Vincent van Gogh painting a Coldplay concert at the Principality Stadium in Cardiff under a swirling starry night sky, with yellow fireworks, daffodil-shaped spotlights, and fans dressed as bananas.

1 March — St David’s Day (It’s All Yellow)

🌼🍌✨Today is 1 MarchSt David’s Day — and Wales is glowing.

Daffodils are everywhere. Yellow on lapels. Yellow in shop windows. Yellow against slate skies.
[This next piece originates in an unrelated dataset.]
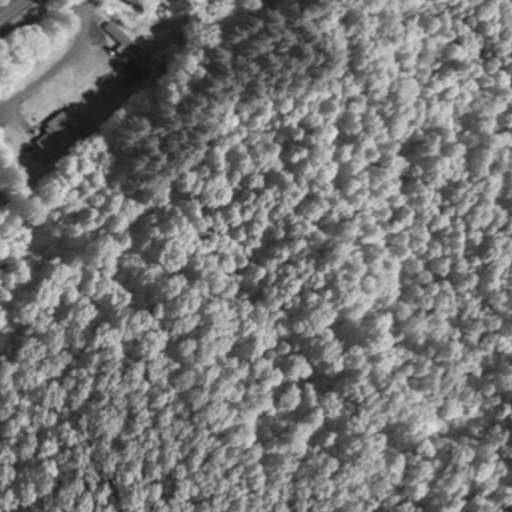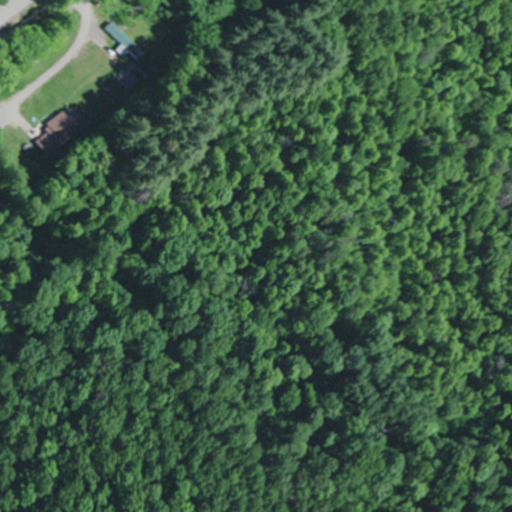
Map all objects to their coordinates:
road: (11, 8)
building: (122, 37)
It is the colour of early spring and quiet national pride.

But 1 March is also the birthday of Harry Belafonte, born 1 March 1927 in Harlem, New York (or formerly New Amsterdam).
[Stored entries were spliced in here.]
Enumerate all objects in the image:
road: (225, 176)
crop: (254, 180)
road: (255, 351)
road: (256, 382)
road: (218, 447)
Belafonte made calypso globally famous, especially with:

  • The Banana Boat Song (“Day-O”)

  • Jump in the Line

Both songs were immortalised for a new generation in Beetlejuice, Tim Burton’s surreal gothic comedy where Caribbean rhythm collides with American suburbia.

And just like that, New York appears again.
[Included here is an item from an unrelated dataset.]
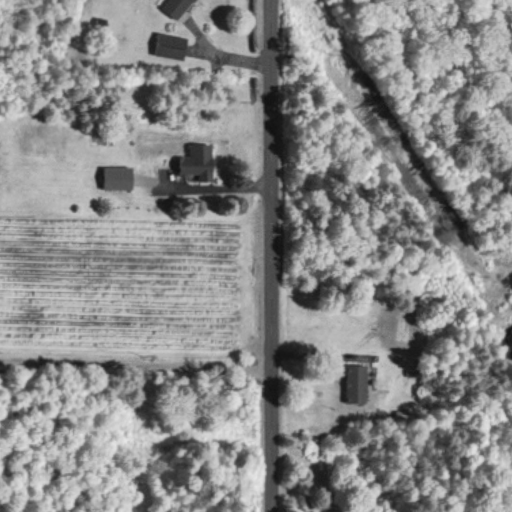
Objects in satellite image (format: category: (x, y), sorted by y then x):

Because of course it does.

Harlem. Broadway. Film studios. Record labels. New York is forever asserting itself as the cultural amplifier of the modern world — constantly vying with Tim Burton’s London for the title of the planet’s most influential city. Jazz, hip hop, Broadway, Wall Street, cinema distribution. The city does not merely produce culture; it scales it.

Belafonte was born there. Calypso travelled through there. Hollywood filmed it. The world absorbed it.

Now return to Wales.

Because yellow does not stop at bananas.

It blooms in daffodils — the symbol of St David. It glows in stadium wristbands. It echoes in Coldplay and their anthem Yellow.

Imagine Coldplay playing beneath the steep stands of Principality Stadium in Cardiff. The atmosphere tight. Seventy thousand lights flickering like a man-made constellation.

Now add Vincent van Gogh. and bring us back to the original Amsterdam.

The Dutch master of burning sunlight. Painter of sunflowers. Architect of swirling skies.

In our imagined scene, Van Gogh sits near the touchline, easel planted firmly, painting the concert. Around him, men in banana suits dance in slow, circular motion. Above him, daffodils become drone-mounted spotlights. The stadium lights swirl like a modern Starry Night.

Suddenly, everything aligns:

  • Daffodils of Wales

  • Bananas of Jamaica

  • Harlem of New York

  • Stadium lights of Cardiff

  • Sunflowers of Arles (near Nimes if you need a reference

From 6th-century Pembrokeshire to 20th-century Harlem to a 21st-century Welsh stadium, the same colour threads through faith, migration, music and art.

Spring is coming.
The light is lengthening.
And today — unmistakably — the world is yellow.